____ Reading passage

Tonight I received an email from the sweetest woman. She had just signed with a local, “Christian-based” publishing company, and was so excited. I was excited for her until she shared that she would have to pay $4,000.00 to publish her book, and asked me what it cost to self-publish.
I’ve FB’d it, I’ve discussed it with my readers, I’ve bitched to my friends…even my mother. I’m still mad. So, what do I do when I’m mad? I blog.
If you’ve ever researched what to do after writing your first novel, you have seen the warnings. WRITER BEWARE <http://www.sfwa.org/for-authors/writer-beware/> is a fantastic resource to keep you out of trouble. There are red flags, and there are blood red flags, but the one thing you NEVER DO is pay money to a publisher or an agent to publish your book.
I will sit up tall and pretend I was impervious to silly, obvious scams like this, but unfortunately I was not. Let me tell you a little story about how a noob author-turned #1 self-published author can get scammed:
I had just finished my first novel, PROVIDENCE. Just like everyone who has ever written a book, all of my friends and family told me it was great. It was going to be the next TWILIGHT. I was the next big thing in publishing, and not only did I believe them, at times I led the choir. I used Google and did the research. I followed agent blogs, perused Writer Beware, and chatted with other noob authors about how to get started. I learned what every one does in the beginning (or should), the most important, simple fact of the publishing industry: MONEY SHOULD ALWAYS FLOW TOWARD THE AUTHOR.
When I hit wall after wall, and the last batch of rejection letters from agents came in, I was discouraged to say the least. I made the mistake of telling friends and family that I had written a novel, and they all wanted to know when it would be published. I decided to post PROVIDENCE chapter by chapter on a web page so they could at least read it. That’s when an old high school classmate came across my story and told me about John* (yeah, I changed his name to protect his loathsome identity). She had worked with John before, and he was a veteran of the “publishing industry” (read: retired print shop owner). I was thrilled. She spoke with John, and asked him if he could help me get my book published. John told her that he could get my book on any shelf I wanted (I’m the #1 selling self-published author at this moment, and I can’t even do that) I was ecstatic! John agreed to meet with me and read my manuscript. I was beside myself with joy!
Then, it happened: John agreed to be my agent for $1500.00. That money would cover his expenses for traveling around to speak with publishing houses. He had his own helicopter, you see, and fuel was expensive.

________
____ Given entries

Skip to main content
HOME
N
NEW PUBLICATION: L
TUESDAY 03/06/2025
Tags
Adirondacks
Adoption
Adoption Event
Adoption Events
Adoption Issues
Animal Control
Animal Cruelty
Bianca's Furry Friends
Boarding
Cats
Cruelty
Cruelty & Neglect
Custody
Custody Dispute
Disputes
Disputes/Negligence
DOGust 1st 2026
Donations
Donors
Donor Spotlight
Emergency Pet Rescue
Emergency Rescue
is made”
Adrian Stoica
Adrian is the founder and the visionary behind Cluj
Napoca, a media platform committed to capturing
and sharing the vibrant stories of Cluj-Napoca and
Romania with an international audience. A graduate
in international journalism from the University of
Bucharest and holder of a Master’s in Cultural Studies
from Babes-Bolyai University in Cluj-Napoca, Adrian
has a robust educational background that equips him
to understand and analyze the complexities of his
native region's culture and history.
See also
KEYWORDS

________
____ Given entries

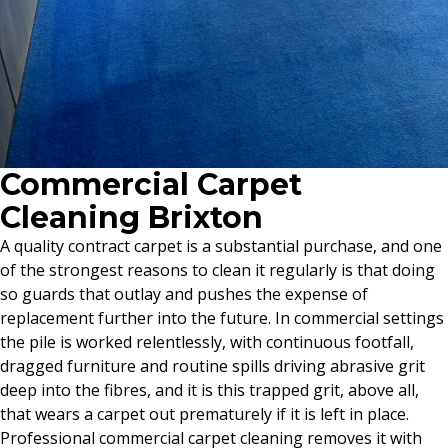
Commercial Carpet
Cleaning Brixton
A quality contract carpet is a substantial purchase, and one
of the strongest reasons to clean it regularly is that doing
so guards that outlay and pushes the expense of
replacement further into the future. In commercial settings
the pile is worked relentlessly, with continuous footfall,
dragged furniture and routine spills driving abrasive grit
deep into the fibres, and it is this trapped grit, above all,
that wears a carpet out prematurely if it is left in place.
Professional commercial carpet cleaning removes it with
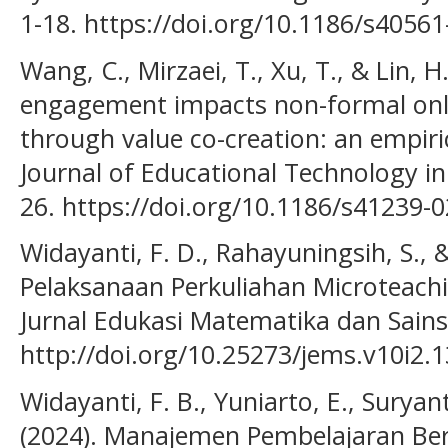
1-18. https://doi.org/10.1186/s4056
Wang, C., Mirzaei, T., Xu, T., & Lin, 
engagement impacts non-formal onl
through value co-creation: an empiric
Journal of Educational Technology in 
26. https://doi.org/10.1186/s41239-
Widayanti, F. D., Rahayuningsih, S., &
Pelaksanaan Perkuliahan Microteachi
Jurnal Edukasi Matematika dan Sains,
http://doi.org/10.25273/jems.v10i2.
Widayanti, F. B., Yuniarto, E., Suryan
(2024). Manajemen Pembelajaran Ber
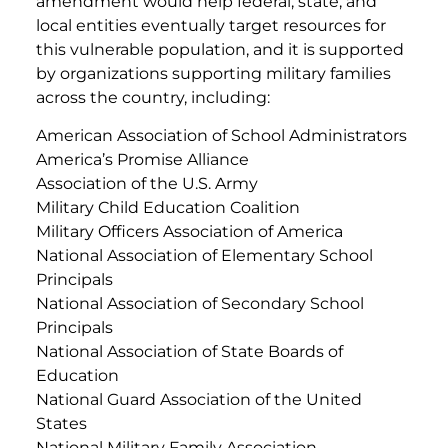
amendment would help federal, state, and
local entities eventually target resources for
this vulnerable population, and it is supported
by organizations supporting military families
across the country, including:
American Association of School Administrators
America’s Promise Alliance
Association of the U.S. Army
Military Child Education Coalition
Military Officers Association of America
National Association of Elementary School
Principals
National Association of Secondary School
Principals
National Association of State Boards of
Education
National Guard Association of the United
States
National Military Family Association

________
____ Given entries

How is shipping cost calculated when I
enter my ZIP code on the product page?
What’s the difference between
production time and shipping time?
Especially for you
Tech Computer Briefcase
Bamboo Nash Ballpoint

________

*Using the information:*
a) Retype the blog post about publishing scams word for word, from "Tonight I received" up to and including "cost to self-publish.".
b) Extend the blog post about publishing scams, picking up right after its final sentence.

*Answers to the tasks:*
a)
Tonight I received an email from the sweetest woman. She had just signed with a local, “Christian-based” publishing company, and was so excited. I was excited for her until she shared that she would have to pay $4,000.00 to publish her book, and asked me what it cost to self-publish.

b)
The old warning immediately chimed in my head: DON’T PAY AGENTS. MONEY SHOULD ALWAYS FLOW TOWARD THE AUTHOR. NEVER USE YOUR OWN MONEY TO PUBLISH YOUR BOOK. I ignored it. I rationalized that John was not a New York agent, he was an Oklahoma agent, and we did things differently, here. Besides, paying for his expenses wasn’t unreasonable.
I would get calls from him once a week. He even called me in a hurry one evening (after I had called him six times because he was supposedly in Chicago speaking with a publisher), on his way to dinner with the publishing execs. He couldn’t really talk, but things were going great! (Nothing came out of that meeting, by the way.)
After a few months with no bites, John and I met with a local, brand new publisher that I had contacted. When we finished our meeting, John had dollar signs in his eyes. He had listened to this woman discuss royalties, and he was sure HE could publish my book. I wasn’t on board with this. Within two weeks, he had set up a bank account, and had spoken to a printer in Maryland. Maryland? Maryland. We would do it “ourselves” under his brand new publishing business! (I so wish I could out him, here, but I won’t.) He wanted to put his publishing logo on my book. I said no. He told me we would need $3,000.00 for print. I was a single mother, still in X-Ray school. I didn’t have that kind of money. He encouraged me to ask my friends and family. I explained to him that I had already asked my friends and family for the $1500.00 agent fee he required. Then, (and I honestly don’t even remember how this happened) I was in contact with a friend who also invests in various projects, and he enthusiastically said yes. He gave me the $3,000.00, and even put up $1,000.00 more for me to use for gas and such, to and from book signings, etc. John, of course, insisted he needed the entire $4,000.00, and if I needed an allotment, he would write me a check. He had put in his own $2,000.00, you see, for a deposit for the printer, so if he had put in his own money, I shouldn’t expect him to put in more. This sent up red flags all over the place. So, what did I do? I wrote him a check for the entire amount.
Long story short, when John said he would need the $2,000.00 he had put up for the printing deposit up front from my first book signing before I would get a dime, that was the final straw for me. He was really upset when I refused. I was broke, and needed at least some money to get to the next signing. I agreed to a 50/50 cut, but this wasn’t acceptable to John. He said he’d taken out his retirement, and if it wasn’t back in within a certain date, he would have to pay the penalty. This man, who owns his own helicopter, was upset about having to pay a $250.00 penalty?
I finally pulled my head out of my ass, and did some digging. I only knew the printer was in Maryland, so I Googled “Printers in Maryland” and called every single one. I found the one John had ordered through, and learned that he had never put in $2,000.00. After two extremely stressful weeks, and many tears, I decided to self-publish. I found my own printer in Kansas, had the books printed (thank you to my amazingly supportive and forgiving investor), and saved utter humiliation by having the planned book launch party on time. Two months later, JR Rain graciously explained to me that I was nuts if I didn’t put my book into eBook format and upload it to Amazon. The rest is history.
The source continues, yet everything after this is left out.